At the beginning of her career, Teresa performed mostly in bars in Rio de Janeiro, and especially in the Madureira neighborhood, singing sambas of Jair do Cavaquinho, Monarco and Argemiro da Portela, among others.

In 1998 she started performing in the Bar Semente, in Lapa, where she was a leading figure in reviving the musical heritage of the neighborhood. The band which still accompanies Teresa was formed in that bar: Teresa Cristina e Grupo Semente. The group's lead guitarist is João Callado, grandson of Brazilian writer Antonio Callado and son of artist Tessy Callado.

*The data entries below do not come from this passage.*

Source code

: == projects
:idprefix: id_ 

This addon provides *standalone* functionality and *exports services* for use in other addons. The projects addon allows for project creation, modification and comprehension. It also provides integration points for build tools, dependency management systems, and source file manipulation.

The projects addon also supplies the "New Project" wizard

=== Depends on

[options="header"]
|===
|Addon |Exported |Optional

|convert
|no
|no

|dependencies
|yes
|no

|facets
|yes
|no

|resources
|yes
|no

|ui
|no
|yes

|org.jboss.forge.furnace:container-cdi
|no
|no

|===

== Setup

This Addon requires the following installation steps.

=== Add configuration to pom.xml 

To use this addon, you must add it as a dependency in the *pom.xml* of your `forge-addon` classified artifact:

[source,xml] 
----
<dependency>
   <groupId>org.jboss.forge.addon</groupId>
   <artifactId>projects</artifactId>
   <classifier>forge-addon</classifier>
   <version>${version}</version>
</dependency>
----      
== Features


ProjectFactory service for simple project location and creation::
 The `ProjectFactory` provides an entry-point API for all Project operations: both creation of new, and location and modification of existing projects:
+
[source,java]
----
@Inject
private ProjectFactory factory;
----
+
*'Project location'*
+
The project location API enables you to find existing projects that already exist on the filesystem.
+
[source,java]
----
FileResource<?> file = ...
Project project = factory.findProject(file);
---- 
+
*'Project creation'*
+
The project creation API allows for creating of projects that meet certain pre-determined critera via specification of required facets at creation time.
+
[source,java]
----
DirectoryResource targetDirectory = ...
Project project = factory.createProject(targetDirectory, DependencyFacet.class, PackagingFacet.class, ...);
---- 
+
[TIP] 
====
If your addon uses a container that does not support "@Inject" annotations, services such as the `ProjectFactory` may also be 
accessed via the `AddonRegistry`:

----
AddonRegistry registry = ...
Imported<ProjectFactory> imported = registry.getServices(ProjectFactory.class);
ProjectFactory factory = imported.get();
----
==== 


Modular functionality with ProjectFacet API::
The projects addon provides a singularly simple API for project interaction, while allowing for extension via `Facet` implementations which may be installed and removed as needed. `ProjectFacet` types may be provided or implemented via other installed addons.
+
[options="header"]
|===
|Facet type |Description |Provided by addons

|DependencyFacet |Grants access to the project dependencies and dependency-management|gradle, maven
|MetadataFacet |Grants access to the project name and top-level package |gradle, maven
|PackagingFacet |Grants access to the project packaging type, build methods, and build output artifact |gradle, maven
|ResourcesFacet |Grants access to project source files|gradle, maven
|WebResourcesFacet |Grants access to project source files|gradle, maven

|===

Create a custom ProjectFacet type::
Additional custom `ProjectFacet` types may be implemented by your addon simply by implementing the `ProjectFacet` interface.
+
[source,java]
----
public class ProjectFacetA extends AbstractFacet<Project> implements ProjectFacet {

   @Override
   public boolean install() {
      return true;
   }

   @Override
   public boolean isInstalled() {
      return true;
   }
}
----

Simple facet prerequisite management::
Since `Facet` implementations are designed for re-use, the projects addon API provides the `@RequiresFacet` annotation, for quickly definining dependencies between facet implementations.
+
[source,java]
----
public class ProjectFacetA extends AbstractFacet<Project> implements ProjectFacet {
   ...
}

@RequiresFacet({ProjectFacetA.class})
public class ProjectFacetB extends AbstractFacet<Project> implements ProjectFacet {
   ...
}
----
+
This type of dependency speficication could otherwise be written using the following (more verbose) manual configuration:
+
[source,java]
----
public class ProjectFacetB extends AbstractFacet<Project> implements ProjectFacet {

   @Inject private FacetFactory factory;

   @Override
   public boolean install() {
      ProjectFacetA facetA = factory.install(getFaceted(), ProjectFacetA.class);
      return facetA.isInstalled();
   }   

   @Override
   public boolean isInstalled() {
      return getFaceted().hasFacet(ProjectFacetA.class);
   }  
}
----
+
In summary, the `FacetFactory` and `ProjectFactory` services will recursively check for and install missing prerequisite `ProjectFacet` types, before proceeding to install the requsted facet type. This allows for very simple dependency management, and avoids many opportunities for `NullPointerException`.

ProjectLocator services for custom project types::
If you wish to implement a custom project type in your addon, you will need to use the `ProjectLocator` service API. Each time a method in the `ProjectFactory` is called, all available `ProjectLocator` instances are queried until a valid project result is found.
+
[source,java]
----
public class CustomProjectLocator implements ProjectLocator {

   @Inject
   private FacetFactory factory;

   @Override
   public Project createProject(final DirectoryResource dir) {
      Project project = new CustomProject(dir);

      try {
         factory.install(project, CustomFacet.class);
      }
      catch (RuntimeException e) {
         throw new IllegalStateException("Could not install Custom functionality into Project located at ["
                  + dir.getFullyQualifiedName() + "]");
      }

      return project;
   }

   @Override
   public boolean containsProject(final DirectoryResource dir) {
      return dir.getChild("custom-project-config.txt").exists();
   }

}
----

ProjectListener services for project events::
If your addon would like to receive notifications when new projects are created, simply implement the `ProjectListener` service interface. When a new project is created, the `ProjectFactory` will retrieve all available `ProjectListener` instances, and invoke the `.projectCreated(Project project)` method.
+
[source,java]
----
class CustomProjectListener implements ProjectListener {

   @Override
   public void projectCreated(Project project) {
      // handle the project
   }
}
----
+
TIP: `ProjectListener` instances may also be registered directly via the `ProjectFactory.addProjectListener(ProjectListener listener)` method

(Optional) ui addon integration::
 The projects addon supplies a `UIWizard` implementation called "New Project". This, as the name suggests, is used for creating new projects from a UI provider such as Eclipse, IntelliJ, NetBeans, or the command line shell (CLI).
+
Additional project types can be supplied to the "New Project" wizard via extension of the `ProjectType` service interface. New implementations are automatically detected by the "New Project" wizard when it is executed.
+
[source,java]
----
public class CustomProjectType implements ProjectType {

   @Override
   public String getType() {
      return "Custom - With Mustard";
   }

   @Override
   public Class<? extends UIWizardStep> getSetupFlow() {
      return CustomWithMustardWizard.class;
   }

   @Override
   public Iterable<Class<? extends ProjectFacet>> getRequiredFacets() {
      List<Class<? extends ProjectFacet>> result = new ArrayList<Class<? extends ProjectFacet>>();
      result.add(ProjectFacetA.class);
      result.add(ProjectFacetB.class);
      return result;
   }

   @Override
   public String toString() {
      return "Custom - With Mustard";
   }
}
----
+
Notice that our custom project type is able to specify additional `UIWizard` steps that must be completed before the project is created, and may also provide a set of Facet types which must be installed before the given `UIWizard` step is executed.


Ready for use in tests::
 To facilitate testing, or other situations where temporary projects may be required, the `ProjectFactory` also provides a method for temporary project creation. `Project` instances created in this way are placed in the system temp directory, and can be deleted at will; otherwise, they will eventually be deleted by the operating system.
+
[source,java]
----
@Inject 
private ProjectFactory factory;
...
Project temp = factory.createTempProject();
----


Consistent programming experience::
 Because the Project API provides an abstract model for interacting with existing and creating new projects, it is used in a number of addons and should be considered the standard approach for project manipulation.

In 2012, she released a tribute album to the music of Roberto Carlos with the band Os Outros.

In 2016 she released Teresa Cristina Canta Cartola and in 2018, Teresa Cristina canta Noel.

In March 2020, Teresa did a live show on her Instagram page for her fans who were in quarantine due to COVID-19. The events are usually centered on an interpreter or composer, whose work songs are played during the event. Some of those honored by Teresa Cristina have been Zeca Pagodinho, Zé Keti, Arlindo Cruz, Geraldo Pereira, Chico Buarque. Teresa also brings, in an intimate atmosphere, discussions about politics, family, and relationships.

She was awarded by the Associação Paulista de Críticos de Arte as the 2020 artist of the year. In March 2021, she started presenting Botequim da Teresa on the UOL portal.